Mentioned in SAL (#wikimedia-releng) [2025-07-11T20:55:04Z] <bd808> blocked even more wide IP ranges in an attempt to get the load on deployment-mediawiki14 consistently below 3. (T399329)

https://gerrit.wikimedia.org/r/plugins/gitiles/cloud/instance-puppet/+/ff29b596475e04e2647d6c9ed4468c704f30ff0d%5E%21/#F0

diff --git a/deployment-prep/_.yaml b/deployment-prep/_.yaml
index 91e5f5b..be574e5 100644
--- a/deployment-prep/_.yaml
+++ b/deployment-prep/_.yaml

@@ -114,7 +114,6 @@
     - 47.240.0.0/12
     - 52.167.144.0/24
     - 66.0.0.0/8
-    - 69.0.0.0/8
     - 85.0.0.0/8
     - 89.0.0.0/8
     - 91.0.0.0/8

Unblocking myself :)

Mentioned in SAL (#wikimedia-releng) [2025-07-11T20:59:32Z] <bd808> Reboted deployment-mediawiki14 to clear active load (T399329)

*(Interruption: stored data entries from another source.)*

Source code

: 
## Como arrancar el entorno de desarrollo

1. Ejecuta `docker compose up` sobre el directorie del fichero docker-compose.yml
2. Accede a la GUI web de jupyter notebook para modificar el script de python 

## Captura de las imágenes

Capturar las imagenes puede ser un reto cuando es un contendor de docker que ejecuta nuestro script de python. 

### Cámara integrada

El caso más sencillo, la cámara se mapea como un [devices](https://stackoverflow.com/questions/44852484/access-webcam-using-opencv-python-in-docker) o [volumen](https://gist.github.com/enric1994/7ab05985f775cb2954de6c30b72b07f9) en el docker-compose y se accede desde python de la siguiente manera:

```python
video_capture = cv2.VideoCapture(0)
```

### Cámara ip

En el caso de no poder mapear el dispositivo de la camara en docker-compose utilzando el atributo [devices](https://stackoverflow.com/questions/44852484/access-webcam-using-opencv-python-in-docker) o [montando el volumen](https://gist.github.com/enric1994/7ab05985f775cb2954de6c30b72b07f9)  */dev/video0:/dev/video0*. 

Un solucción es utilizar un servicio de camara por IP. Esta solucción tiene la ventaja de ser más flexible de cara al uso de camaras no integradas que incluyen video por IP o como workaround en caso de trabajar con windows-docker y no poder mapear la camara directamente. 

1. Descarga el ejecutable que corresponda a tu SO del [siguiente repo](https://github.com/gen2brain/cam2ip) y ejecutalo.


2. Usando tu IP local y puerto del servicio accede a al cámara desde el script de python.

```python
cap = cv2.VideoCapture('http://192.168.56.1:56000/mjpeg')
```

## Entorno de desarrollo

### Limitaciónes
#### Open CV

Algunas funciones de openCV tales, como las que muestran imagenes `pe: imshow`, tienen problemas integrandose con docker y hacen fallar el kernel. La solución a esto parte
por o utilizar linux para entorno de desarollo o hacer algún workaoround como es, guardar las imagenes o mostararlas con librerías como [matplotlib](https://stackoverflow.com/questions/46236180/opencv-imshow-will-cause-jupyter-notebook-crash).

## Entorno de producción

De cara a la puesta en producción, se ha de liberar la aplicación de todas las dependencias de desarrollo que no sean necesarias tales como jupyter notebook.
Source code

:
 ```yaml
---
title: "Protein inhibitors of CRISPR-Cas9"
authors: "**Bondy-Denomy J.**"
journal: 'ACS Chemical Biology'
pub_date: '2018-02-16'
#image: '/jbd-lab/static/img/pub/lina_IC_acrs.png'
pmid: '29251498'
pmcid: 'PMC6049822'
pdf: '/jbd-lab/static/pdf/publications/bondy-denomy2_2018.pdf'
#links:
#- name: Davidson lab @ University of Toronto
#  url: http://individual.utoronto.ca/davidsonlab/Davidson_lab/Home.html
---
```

We found in T399349: Login broken by memcached ferm rules being bypassed by hiera configuration that memcached was firewalled off from everything which probably made this all much. much worse than it otherwise would have been. MediaWiki really needs caching to work at scale.